**Your objective**
From the entries below, give the number of lines where the word "what" occurs, and nothing else.

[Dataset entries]
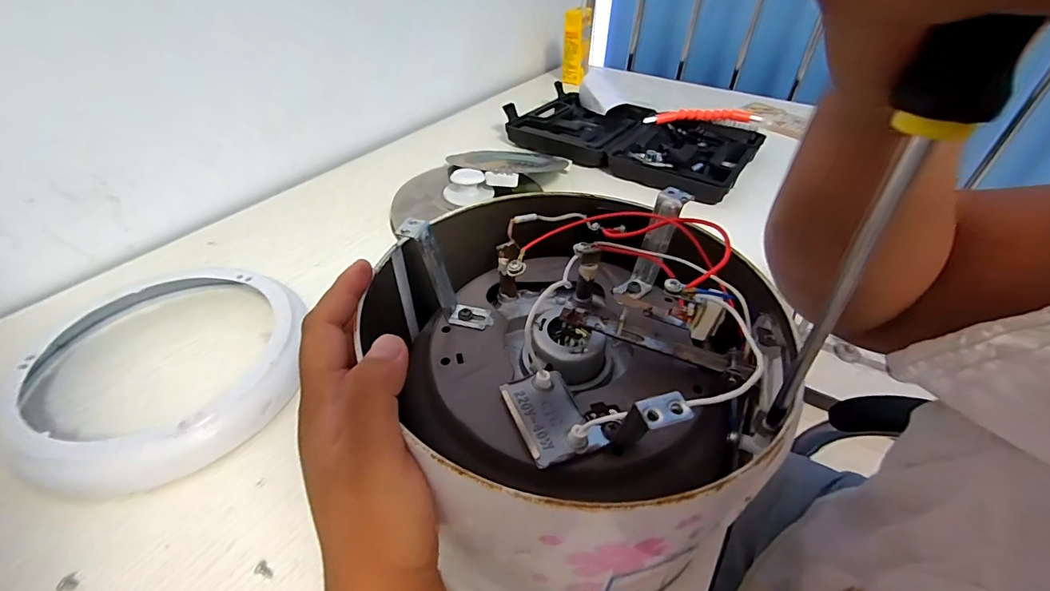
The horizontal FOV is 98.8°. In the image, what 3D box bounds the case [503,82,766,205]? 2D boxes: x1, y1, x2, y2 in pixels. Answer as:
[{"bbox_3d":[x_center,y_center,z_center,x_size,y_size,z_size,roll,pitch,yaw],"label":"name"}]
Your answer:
[{"bbox_3d":[0.156,-0.241,0.678,0.344,0.031,0.211,27,46,25],"label":"case"}]

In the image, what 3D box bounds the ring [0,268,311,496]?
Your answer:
[{"bbox_3d":[-0.269,0.051,0.345,0.184,0.033,0.192,0,42,0],"label":"ring"}]

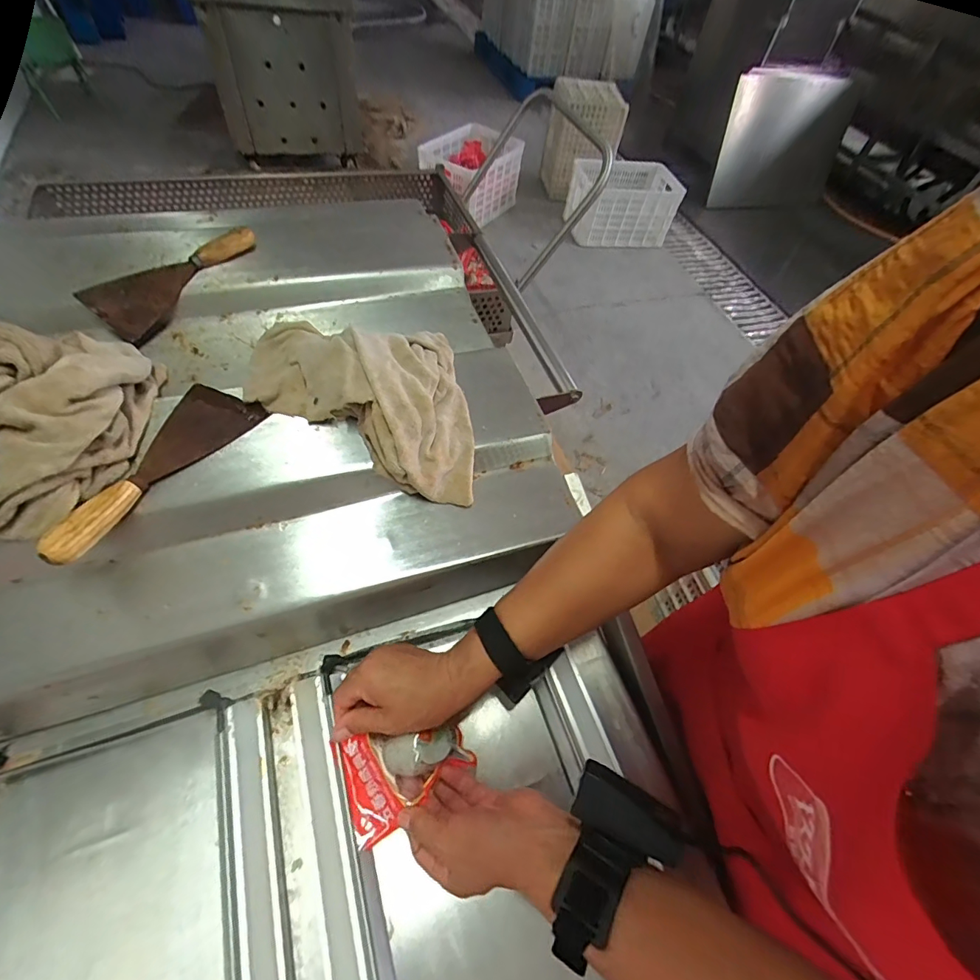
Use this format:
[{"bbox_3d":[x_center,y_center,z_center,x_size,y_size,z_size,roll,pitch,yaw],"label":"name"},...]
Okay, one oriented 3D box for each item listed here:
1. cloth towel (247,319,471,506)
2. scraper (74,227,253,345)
[{"bbox_3d":[-0.125,-0.124,0.494,0.301,0.072,0.179,27,60,14],"label":"cloth towel"},{"bbox_3d":[-0.386,-0.267,0.575,0.078,0.033,0.209,38,63,20],"label":"scraper"}]

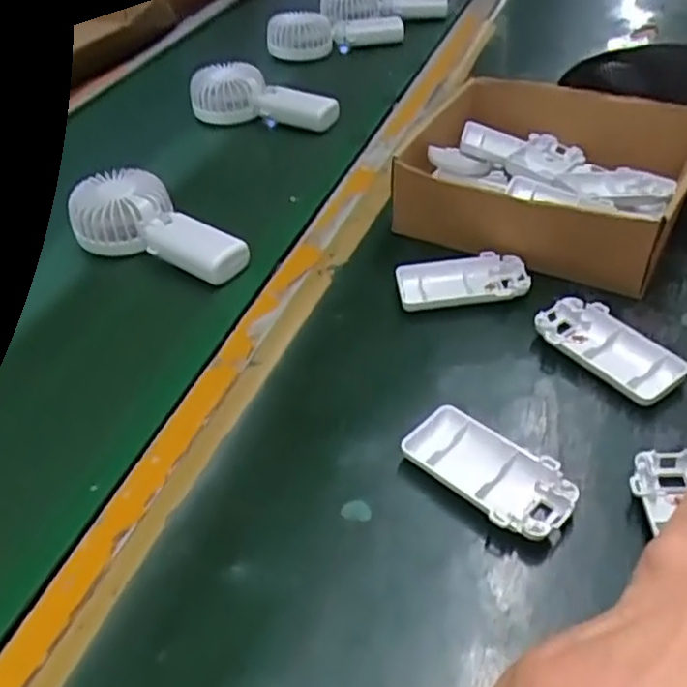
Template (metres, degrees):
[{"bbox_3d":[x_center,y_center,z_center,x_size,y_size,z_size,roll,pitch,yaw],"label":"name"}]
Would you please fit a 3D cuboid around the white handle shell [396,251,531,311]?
[{"bbox_3d":[0.089,-0.046,0.503,0.094,0.015,0.048,-7,42,-2],"label":"white handle shell"}]

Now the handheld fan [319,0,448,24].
[{"bbox_3d":[0.059,-0.505,0.988,0.182,0.043,0.068,-9,42,-4],"label":"handheld fan"}]

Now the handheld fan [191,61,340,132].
[{"bbox_3d":[-0.088,-0.287,0.777,0.183,0.048,0.073,11,45,17],"label":"handheld fan"}]

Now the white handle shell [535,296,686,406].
[{"bbox_3d":[0.172,0.004,0.441,0.048,0.018,0.096,-29,47,-24],"label":"white handle shell"}]

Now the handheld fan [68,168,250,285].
[{"bbox_3d":[-0.163,-0.099,0.567,0.079,0.036,0.169,-35,50,-29],"label":"handheld fan"}]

**Response area**
2